Large-Eddy Simulation of the Bachalo-Johnson Flow, with Shock-Induced Separation

PI Name: 
Philippe Spalart
PI Email: 
philippe.r.spalart@boeing.com
Institution: 
Boeing
Allocation Program: 
INCITE
Allocation Hours at ALCF: 
135 Million
Year: 
2015
Research Domain: 
Engineering

Turbulence strongly controls many flows. Shock–boundary layer interactions (SBLIs) are of particular interest to aerospace companies and the gas-turbine industry, and some proposals for carbon capture and sequestration also involve supersonic flows in the compressors. This project will focus on the upper surface of a transport aircraft wing, especially in off-design conditions, such as an increased Mach number or an angle of attack. It takes as its reference Bachalo and Johnson’s 1981 experiment at the National Aeronautics and Space Administration (NASA), which has been a very useful test case for computational fluid mechanics (CFD), and Reynolds-Averaged Navier-Stokes (RANS) turbulence models.
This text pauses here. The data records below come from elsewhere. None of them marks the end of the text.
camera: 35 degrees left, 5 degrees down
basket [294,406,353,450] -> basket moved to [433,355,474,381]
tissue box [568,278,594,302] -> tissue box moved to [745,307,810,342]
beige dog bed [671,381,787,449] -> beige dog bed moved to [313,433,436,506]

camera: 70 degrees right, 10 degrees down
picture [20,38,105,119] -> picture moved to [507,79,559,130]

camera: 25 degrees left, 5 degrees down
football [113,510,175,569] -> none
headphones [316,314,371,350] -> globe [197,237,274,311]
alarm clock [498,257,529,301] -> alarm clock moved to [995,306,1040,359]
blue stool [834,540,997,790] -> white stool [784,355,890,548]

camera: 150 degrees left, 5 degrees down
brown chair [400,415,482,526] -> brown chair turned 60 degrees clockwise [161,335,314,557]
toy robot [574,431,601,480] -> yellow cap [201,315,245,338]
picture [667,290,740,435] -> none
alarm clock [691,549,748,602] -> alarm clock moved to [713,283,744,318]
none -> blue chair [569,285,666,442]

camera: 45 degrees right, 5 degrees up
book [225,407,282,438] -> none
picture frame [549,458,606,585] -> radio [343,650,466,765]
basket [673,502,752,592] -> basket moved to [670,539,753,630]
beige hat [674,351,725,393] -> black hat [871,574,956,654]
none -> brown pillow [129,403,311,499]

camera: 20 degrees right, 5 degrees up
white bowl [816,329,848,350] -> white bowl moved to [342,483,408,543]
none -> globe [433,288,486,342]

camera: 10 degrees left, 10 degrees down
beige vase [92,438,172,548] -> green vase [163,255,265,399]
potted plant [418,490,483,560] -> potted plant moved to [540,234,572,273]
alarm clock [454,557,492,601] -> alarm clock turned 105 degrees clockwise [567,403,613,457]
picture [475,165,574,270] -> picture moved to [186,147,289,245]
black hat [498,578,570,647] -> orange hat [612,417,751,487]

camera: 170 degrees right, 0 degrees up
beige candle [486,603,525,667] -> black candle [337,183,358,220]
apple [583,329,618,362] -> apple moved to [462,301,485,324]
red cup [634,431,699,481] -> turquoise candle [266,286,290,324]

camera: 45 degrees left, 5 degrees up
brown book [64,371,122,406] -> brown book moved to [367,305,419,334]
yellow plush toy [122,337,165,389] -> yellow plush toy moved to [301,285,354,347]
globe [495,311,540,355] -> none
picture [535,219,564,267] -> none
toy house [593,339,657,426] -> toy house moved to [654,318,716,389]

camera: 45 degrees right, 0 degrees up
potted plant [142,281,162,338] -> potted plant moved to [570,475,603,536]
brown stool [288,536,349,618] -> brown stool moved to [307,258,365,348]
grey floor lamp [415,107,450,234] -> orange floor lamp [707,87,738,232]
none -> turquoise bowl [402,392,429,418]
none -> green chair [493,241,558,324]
However, although the experiment featured fairly detailed measurements, there was no independent confirmation, and it yielded much less information compared to what a simulation can provide, for instance, in terms of skin friction.

Therefore, as researchers continue a worldwide effort to improve RANS models and to enhance the general understanding of complex turbulent flows, it will be very valuable to have a large eddy simulation (LES) of this 1981 experiment’s flow. The simulation will be very large because of the extended separated region and the high Reynolds (Re/m=13.6 × 106) number. It will be conducted at the correct Mach number (M=0.875) as well, with converged turbulence statistics and in good agreement with the experiment. The overall objective is to reach the state of the art for simulations of SBLIs for grids up to two billion points and to thoroughly extract findings pertaining to physics and numerical resolution.